= Lucius Novius Crispinus Martialis Saturninus =

Roman senator

Lucius Novius Crispinus Martialis Saturninus was a Roman senator of the second century. He was suffect consul in either 150 or 151 AD. His life is primarily known from inscriptions.

The cursus honorum of Crispinus can be reconstructed from an inscription in Lambaesis. If we can trust the order of offices on this inscription to reflect the order they were held, his first recorded office was sevir equitum Romanorum of the annual review of the equites at Rome. Then came his membership in the quattuorviri viarum curandarum, one of the four boards that comprise the Vigintiviri, a preliminary and required first step toward gaining entry into the Roman Senate. He then received a commission as a military tribune with Legio IX Hispana, then stationed in Roman Britain; Anthony Birley dates this to the mid-120s. At this point Crispinus became a quaestor, and was assigned to assist in the administration of the province of Macedonia. This was followed by the traditional Republican offices of plebeian tribune and praetor; the last is dated around the year 135 at the latest.

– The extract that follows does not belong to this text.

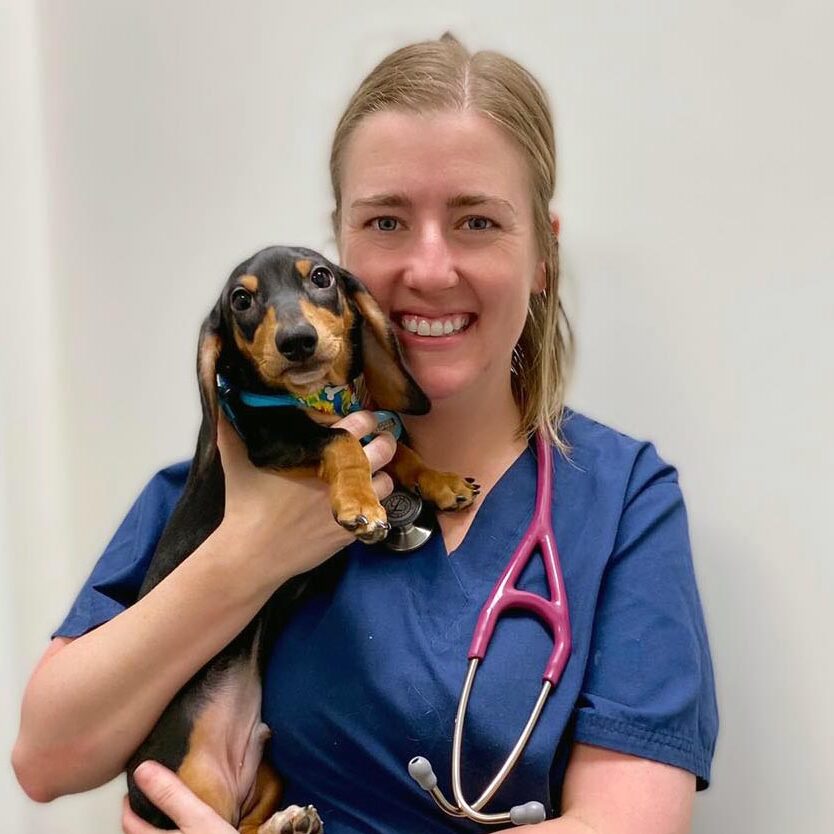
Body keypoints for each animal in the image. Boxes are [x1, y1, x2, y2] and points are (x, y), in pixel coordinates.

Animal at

Once he left the office of praetor, Crispinus then served as juridicus, or judge, in Asturia and Gallaecia, around the years 136 through 138, then he was commissioned as legatus legionis or commander of Legio I Italica from c. 146 to c. 150. Crispinus was allocated Gallia Narbonensis, which he governed in 144/145, then he was given a second commission to command another legion, III Augusta, from around 146 up until his consulate, which was likely 150.

Crispinus' career after his consulate is a blank; it is yet unknown how much longer he lived.